(QUOTED PASSAGE begins)
Prior to sintering
the powder must be roughly shaped and binded together. A mixture of powder
and polymeric binding agent such as PVA are fed into a rubber mould.
Pressure is applied
by a hydraulic system, which slightly compresses the mixture into a solid
green compact ready for sintering, this is still very porous.
Sintering: Internal Diffusion
The green compact
is heated to drive off the binder. The temperature is kept well below
the melting temperature of the powder.
The powder particles
are primarily shaped by diffusion rather than melting. Diffusion takes
place through the lattice or grain boundaries so as to move material from
the initial contact regions to the growing necks, thus allowing the particle
centres to approach each other.
The particle's total
volume is conserved, so internal diffusion causes the particle centres
to move together. Increasing the density and decreasing the volume of
the compact.
Sintering: Surface Diffusion
The green compact
is heated to drive off the binder. The temperature is kept well below
the melting temperature of the powder.
Here atoms in the
particles diffuse along the surface towards the contact points. (In both
cases diffusion is driven by a reduction in surface area).
The particle's total
volume is still conserved, but surface diffusion leads to longer necks
between particles so the particles do not significantly move. This is
a non-densifying process.
Liquid Phase Sintering (LPS)
Liquid Phase Sintering
involves heating a mixture of powders to melt one of them. The melted
powder usually makes up a small volume fraction, ~10%.
The liquid flows
and wets the other powder. Some consolidation occurs due to the decrease
in porosity.
The liquid cools
to the solid phase. LPS is faster and results in much lower porosity than
conventional sintering, but parts can be susceptible to high operating
temperatures.
(QUOTED PASSAGE ends)
(EXTRACTED INFORMATION begins)
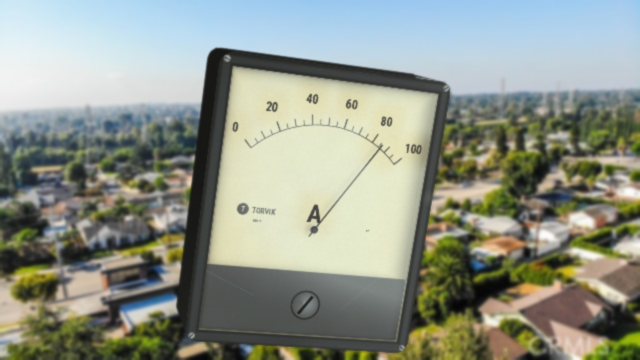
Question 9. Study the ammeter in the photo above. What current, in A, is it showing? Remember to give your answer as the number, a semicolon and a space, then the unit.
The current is 85; A
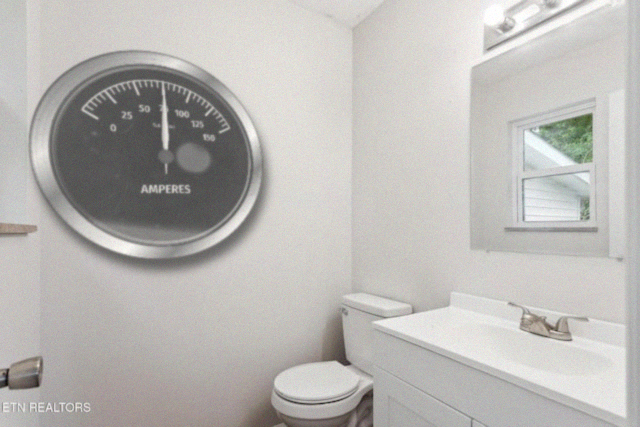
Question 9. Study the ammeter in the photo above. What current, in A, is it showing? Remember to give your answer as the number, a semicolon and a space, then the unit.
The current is 75; A
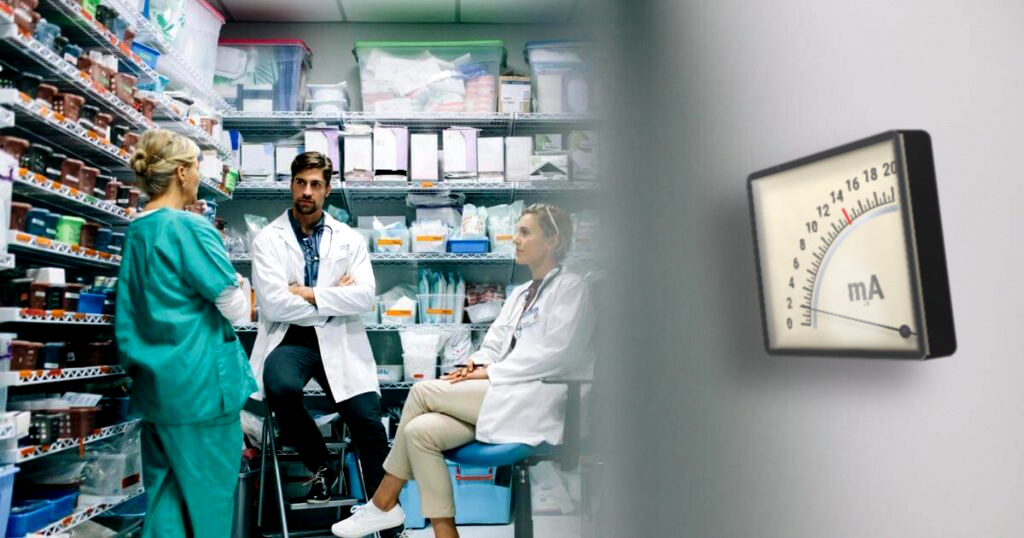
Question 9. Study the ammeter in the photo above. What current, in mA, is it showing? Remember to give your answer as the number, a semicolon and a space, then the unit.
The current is 2; mA
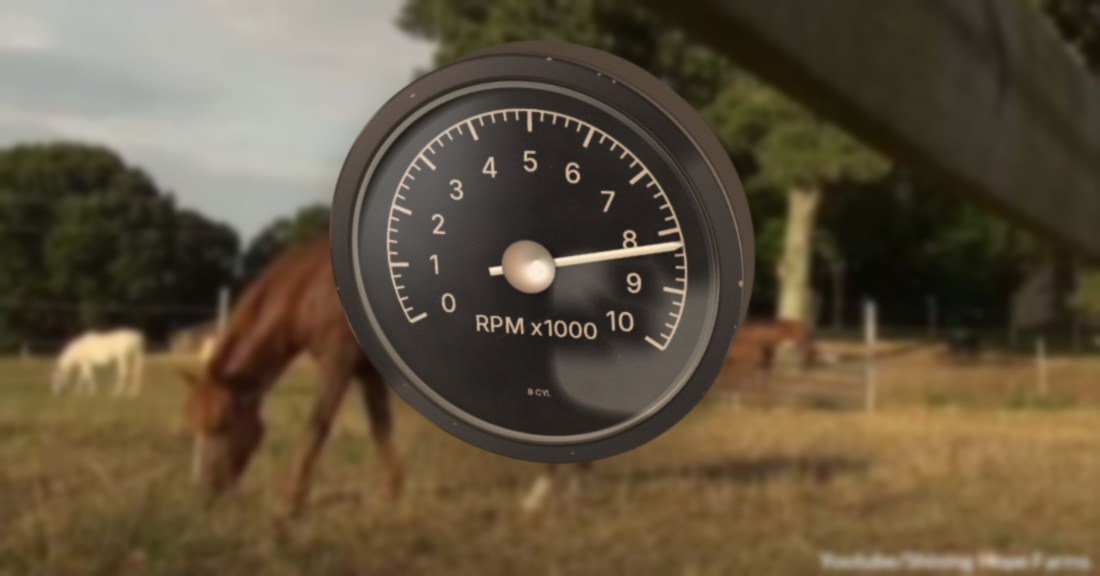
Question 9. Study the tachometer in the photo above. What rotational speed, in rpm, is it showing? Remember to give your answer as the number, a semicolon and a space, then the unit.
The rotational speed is 8200; rpm
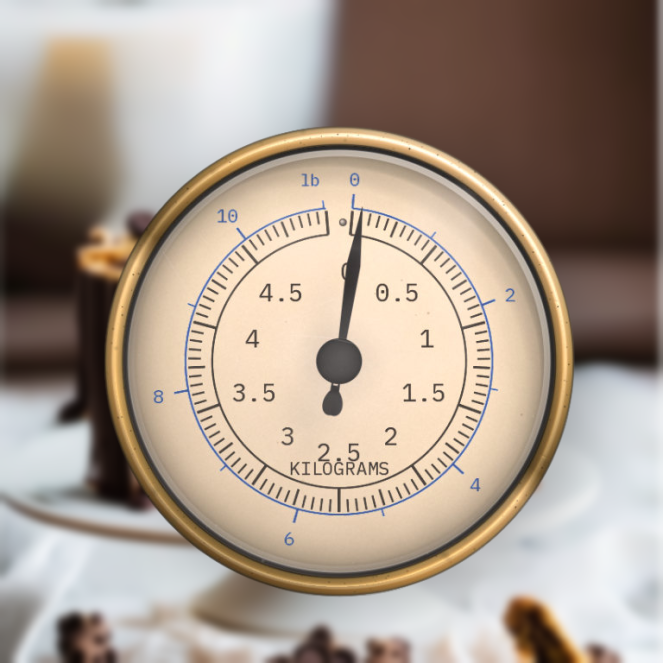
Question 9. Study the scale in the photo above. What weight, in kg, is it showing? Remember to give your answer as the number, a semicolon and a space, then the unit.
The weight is 0.05; kg
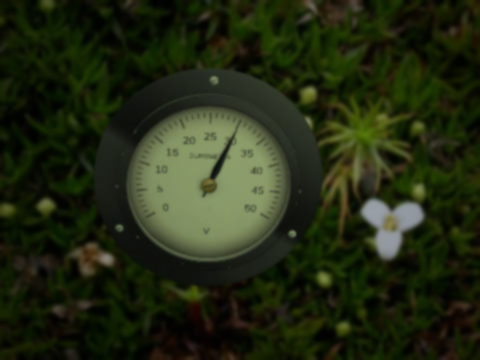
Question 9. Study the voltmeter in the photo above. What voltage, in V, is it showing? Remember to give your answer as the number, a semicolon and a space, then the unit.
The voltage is 30; V
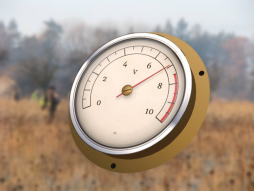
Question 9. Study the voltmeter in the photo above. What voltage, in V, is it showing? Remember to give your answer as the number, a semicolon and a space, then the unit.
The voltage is 7; V
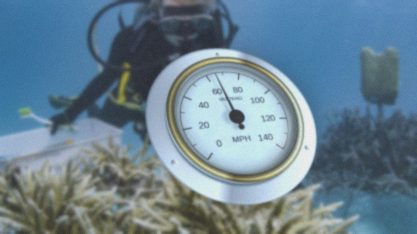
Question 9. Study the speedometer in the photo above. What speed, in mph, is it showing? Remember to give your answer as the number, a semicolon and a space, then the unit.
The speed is 65; mph
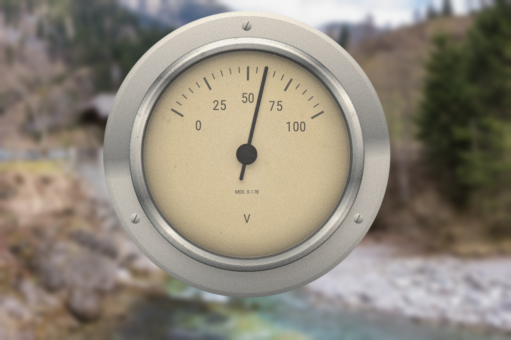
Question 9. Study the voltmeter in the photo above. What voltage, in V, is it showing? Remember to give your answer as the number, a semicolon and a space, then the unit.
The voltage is 60; V
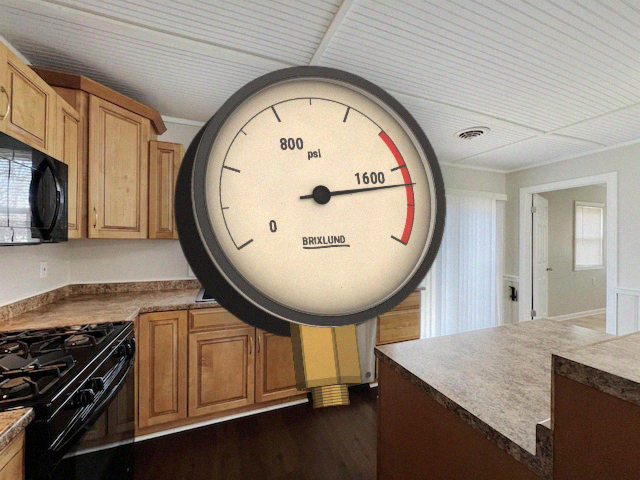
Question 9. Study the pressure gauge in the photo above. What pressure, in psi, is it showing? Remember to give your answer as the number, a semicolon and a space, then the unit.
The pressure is 1700; psi
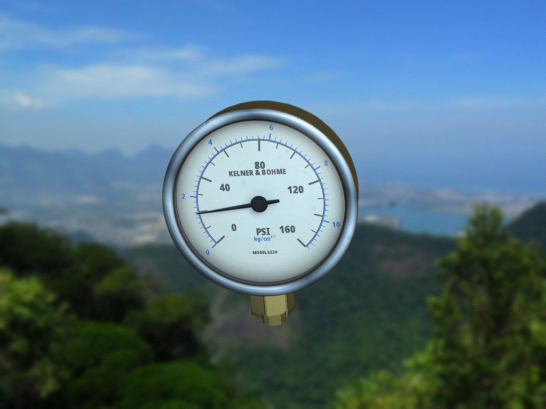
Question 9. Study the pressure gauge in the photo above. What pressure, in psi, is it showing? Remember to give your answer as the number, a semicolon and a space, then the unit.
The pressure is 20; psi
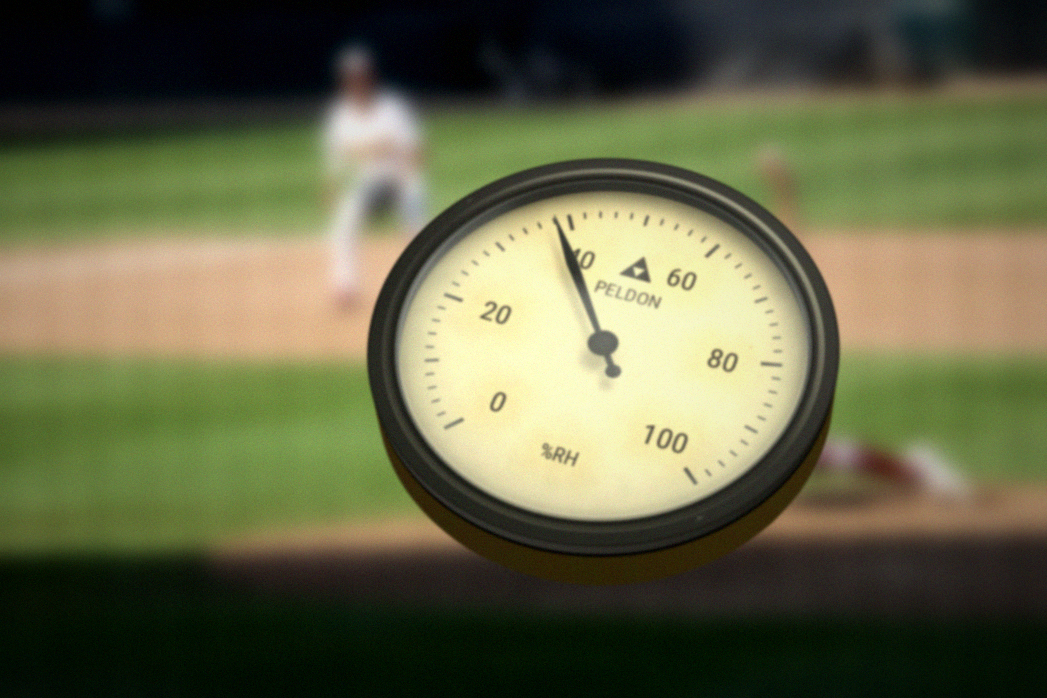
(EXTRACTED INFORMATION ends)
* PROBLEMS TO WORK ON *
(A) Answer the following from the sintering passage.
(i) What polymeric binding agent is given as an example?
(ii) Through what does diffusion take place during internal diffusion?
(iii) What volume fraction does the melted powder usually make up in Liquid Phase Sintering?
(B) Quote the sintering passage starting at "Sintering: Surface Diffusion" and ending at "Phase Sintering (LPS)".
(C) Write the next part of the sintering passage, continuing after its final sentence.
The material has no connection to the sintering passage.

* LIST OF ANSWERS *
(A)
(i) PVA
(ii) The lattice or grain boundaries
(iii) About 10%

(B)
Sintering: Surface Diffusion
The green compact
is heated to drive off the binder. The temperature is kept well below
the melting temperature of the powder.
Here atoms in the
particles diffuse along the surface towards the contact points. (In both
cases diffusion is driven by a reduction in surface area).
The particle's total
volume is still conserved, but surface diffusion leads to longer necks
between particles so the particles do not significantly move. This is
a non-densifying process.
Liquid Phase Sintering (LPS)

(C)
Sintering Alternative: Reactive Processing
Reactive processing
relies on chemical reaction rather than diffusion to form a solid component
from powder. It can be a faster, cheaper alternative to sintering.
In this example
the majority component is Silicon Carbide (SiC)
with smaller carbon (C) particles interspersed.
Liquid silicon (Si) is drawn by capiliary action
into this porous structrure.
The incoming Si
liquid reacts with the carbon particles to form SiC
layers on them, and also on existing SiC particles.
The Si
continues to react, and the SiC layer grows.
Once the reaction has completed there are still regions of unreacted Si
and C left in the structure, as well as within
the new SiC.
Sintering Alternative: Hot Isostatic Pressing (HIP)
HIP is a variant
of conventional cold pressing and sintering, in which heat and pressure
are applied simultaneously. The equipment is expensive and the powder
mixture must be sealed in a canning material, such as steel, that can
withstand the temperatures involved, and deform plastically.
The can is surrounded
by an inert gas (usually argon) at high temperature and pressure.
This pressure is
transmitted to the powder mixture, so that individual particles may undergo
plastic deformation or creep, accelerating the consolidation process compared
with conventional sintering. After cooling, the can is usually machined
off the sample.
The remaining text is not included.